Matías Tarnopolsky, the artistic director and executive of Cal Performances at UC Berkeley, is leaving after nine seasons.

Cal Performances announced Monday that Tarnopolsky will leave his position in June to become president and CEO of the Philadelphia Orchestra. He leaves a legacy of shows and performances demonstrating a range of diversity that connected audiences to innovative artists from around the world.

“The last nine years have been extraordinary, surrounded by an inspiring cultural and intellectual environment, appreciative and engaged audiences, and artists and ensembles who give their best when they perform under our auspices," Tarnopolsky said in a press release announcing his move.

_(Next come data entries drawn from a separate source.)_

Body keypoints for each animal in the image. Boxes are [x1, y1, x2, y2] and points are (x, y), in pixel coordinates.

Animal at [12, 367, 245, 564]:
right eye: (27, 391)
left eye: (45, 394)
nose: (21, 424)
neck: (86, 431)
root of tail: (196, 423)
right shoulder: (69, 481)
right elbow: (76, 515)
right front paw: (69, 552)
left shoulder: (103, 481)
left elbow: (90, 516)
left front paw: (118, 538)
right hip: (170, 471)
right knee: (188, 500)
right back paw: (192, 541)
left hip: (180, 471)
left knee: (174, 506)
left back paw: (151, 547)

Tarnopolsky, 48, took over the position at Cal Performances in 2009 from Robert Cole, who had been in the role for over 20 years. Under Cole's leadership, Cal Performances became a world-renowned institution and made the UC Berkeley organization Northern California's largest presenter of the performing arts. When Tarnopolsky came into the job, he had a institutional reputation to uphold.

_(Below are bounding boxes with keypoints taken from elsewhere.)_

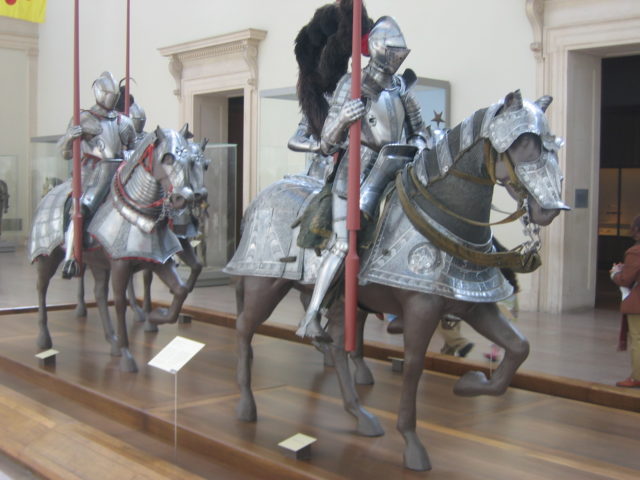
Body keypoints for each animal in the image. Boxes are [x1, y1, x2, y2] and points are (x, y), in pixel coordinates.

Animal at [27, 126, 196, 372]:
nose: (183, 198)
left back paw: (112, 341)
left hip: (97, 263)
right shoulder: (119, 265)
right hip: (47, 255)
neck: (138, 212)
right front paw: (127, 356)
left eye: (191, 161)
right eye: (167, 158)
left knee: (98, 294)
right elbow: (119, 303)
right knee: (41, 288)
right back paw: (44, 338)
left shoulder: (156, 261)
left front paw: (156, 316)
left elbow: (181, 290)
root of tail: (49, 193)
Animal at [226, 91, 568, 472]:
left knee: (334, 345)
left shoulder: (473, 305)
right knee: (244, 328)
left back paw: (359, 414)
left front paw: (469, 384)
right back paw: (246, 404)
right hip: (265, 283)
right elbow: (414, 367)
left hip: (338, 298)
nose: (550, 209)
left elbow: (519, 347)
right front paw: (412, 444)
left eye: (552, 144)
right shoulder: (421, 308)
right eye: (522, 142)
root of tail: (261, 197)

Yet he rose to the occasion. Tarnopolsky was instrumental in staging the exclusive performances of Robert Wilson and Philip Glass’s opera Einstein on the Beach in 2012. Three years later, Tarnopolsky started Berkeley RADICAL (Research and Development Initiative in Creativity Arts and Learning), which attracted respected artists from all over the world, such as Gustavo Dudamel and the Simon Bolivar Orchestra of Venezuela, and the Vienna Philharmonic Orchestra.

Under Tarnopolsky's direction, Cal Performances also commissioned several notable works, such as pieces from choreographers Robert Battle and Mark Morris.

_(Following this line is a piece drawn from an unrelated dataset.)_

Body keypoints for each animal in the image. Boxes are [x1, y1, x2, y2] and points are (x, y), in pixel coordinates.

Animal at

Tarnopolsky told the San Francisco Chronicle that classical music was always his first area of interest, having worked in administrative positions for the Chicago Symphony and the New York Philharmonic before coming to Cal Performances. Explaining his move to the Philadelphia Orchestra, Tarnopolsky cited his admiration for the organization and its music director, Yannick Nézet-Séguin.

“I’m genuinely happy to go back to working with an orchestra,” Tarnopolsky told the Chronicle. “But the range of artists I’ve worked with at Cal Performances has helped put the symphonic world in context for me.”